Pull out every line of text from the material below and reproduce it word for word, leaving the pictures out.

== TASK INPUT

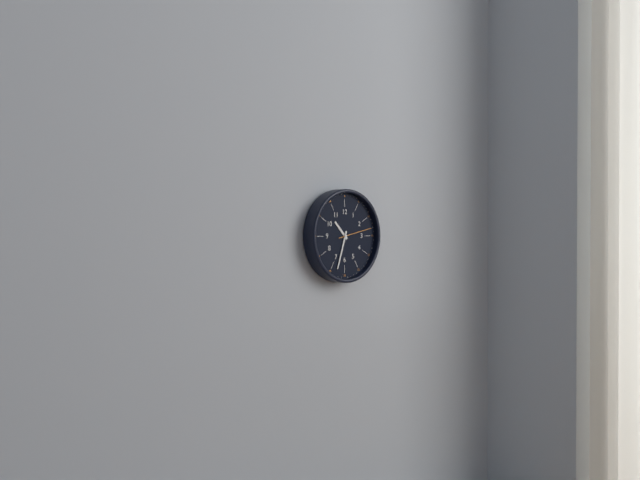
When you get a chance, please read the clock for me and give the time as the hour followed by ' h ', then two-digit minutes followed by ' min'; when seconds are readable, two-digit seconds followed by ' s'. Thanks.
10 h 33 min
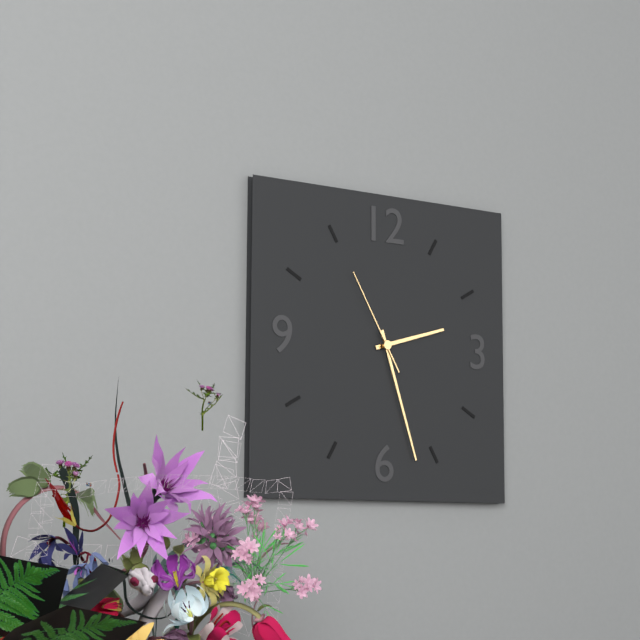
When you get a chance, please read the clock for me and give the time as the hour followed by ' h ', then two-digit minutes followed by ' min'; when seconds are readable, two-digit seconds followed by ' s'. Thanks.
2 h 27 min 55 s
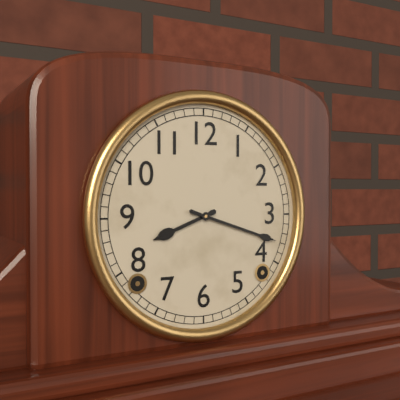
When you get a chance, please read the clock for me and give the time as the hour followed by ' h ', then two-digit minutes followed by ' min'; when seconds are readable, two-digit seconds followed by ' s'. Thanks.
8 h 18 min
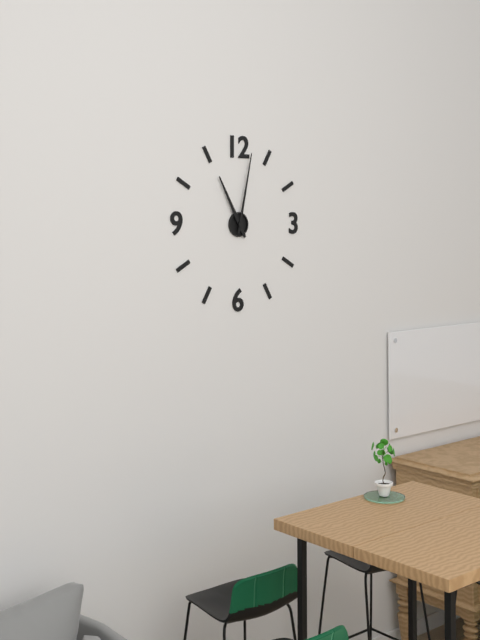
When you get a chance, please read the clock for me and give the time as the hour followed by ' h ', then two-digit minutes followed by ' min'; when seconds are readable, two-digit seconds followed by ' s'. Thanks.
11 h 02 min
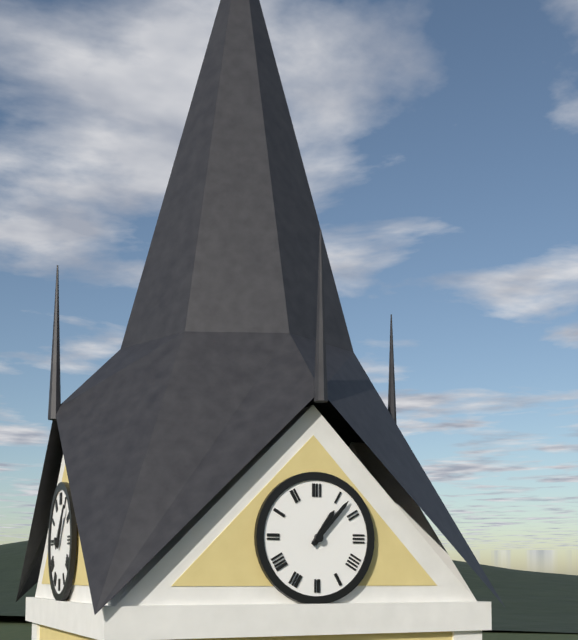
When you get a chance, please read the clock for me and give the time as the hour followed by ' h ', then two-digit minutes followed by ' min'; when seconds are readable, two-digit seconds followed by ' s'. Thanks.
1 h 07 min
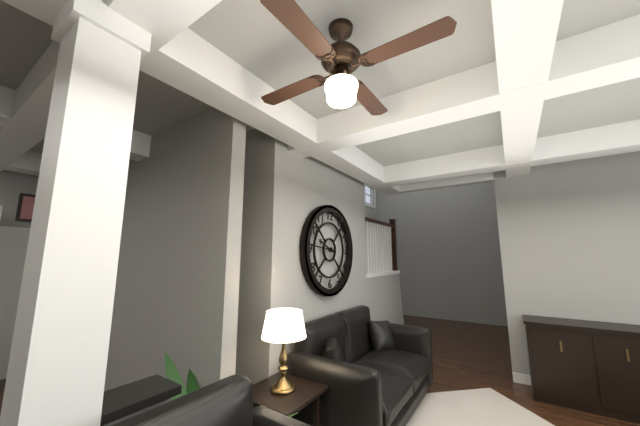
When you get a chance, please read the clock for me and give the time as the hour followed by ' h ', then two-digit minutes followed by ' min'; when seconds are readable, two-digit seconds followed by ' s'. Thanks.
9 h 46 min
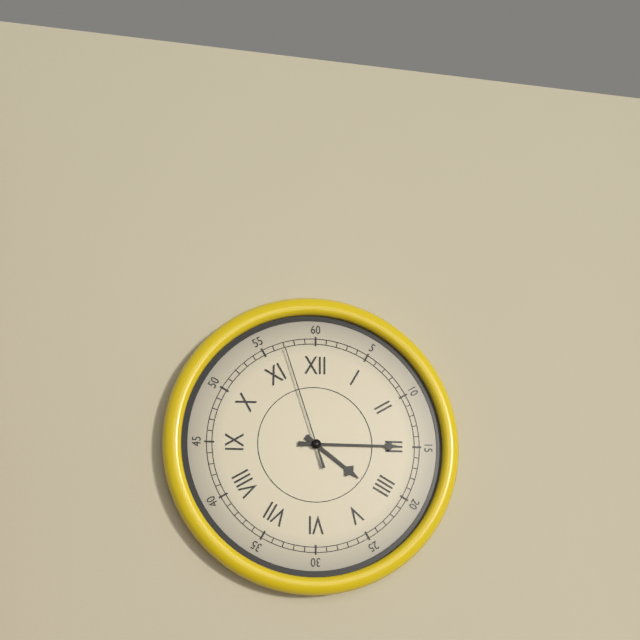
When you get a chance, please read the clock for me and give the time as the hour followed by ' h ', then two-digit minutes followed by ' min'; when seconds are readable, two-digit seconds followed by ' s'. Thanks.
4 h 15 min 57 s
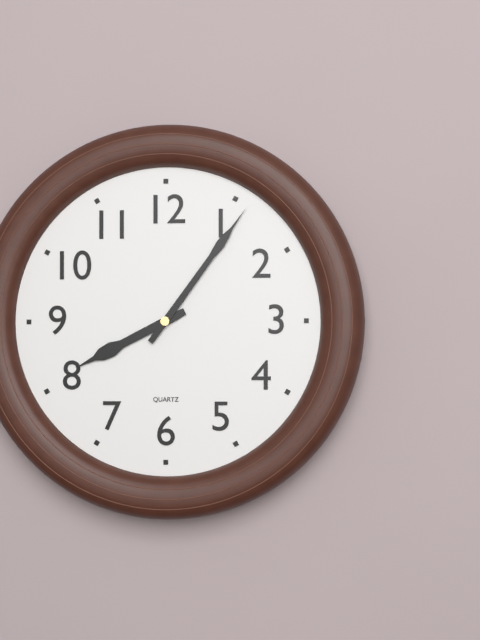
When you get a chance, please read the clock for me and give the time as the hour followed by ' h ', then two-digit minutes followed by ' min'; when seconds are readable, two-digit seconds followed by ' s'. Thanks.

====

• [CORRECT RESULT]:
When you get a chance, please read the clock for me and give the time as the hour followed by ' h ', then two-digit minutes followed by ' min'; when seconds are readable, two-digit seconds followed by ' s'. Thanks.
10 h 33 min
When you get a chance, please read the clock for me and give the time as the hour followed by ' h ', then two-digit minutes followed by ' min'; when seconds are readable, two-digit seconds followed by ' s'. Thanks.
2 h 27 min 55 s
When you get a chance, please read the clock for me and give the time as the hour followed by ' h ', then two-digit minutes followed by ' min'; when seconds are readable, two-digit seconds followed by ' s'. Thanks.
8 h 18 min
When you get a chance, please read the clock for me and give the time as the hour followed by ' h ', then two-digit minutes followed by ' min'; when seconds are readable, two-digit seconds followed by ' s'. Thanks.
11 h 02 min
When you get a chance, please read the clock for me and give the time as the hour followed by ' h ', then two-digit minutes followed by ' min'; when seconds are readable, two-digit seconds followed by ' s'. Thanks.
1 h 07 min
When you get a chance, please read the clock for me and give the time as the hour followed by ' h ', then two-digit minutes followed by ' min'; when seconds are readable, two-digit seconds followed by ' s'. Thanks.
9 h 46 min
When you get a chance, please read the clock for me and give the time as the hour followed by ' h ', then two-digit minutes followed by ' min'; when seconds are readable, two-digit seconds followed by ' s'. Thanks.
4 h 15 min 57 s
When you get a chance, please read the clock for me and give the time as the hour followed by ' h ', then two-digit minutes followed by ' min'; when seconds are readable, two-digit seconds followed by ' s'. Thanks.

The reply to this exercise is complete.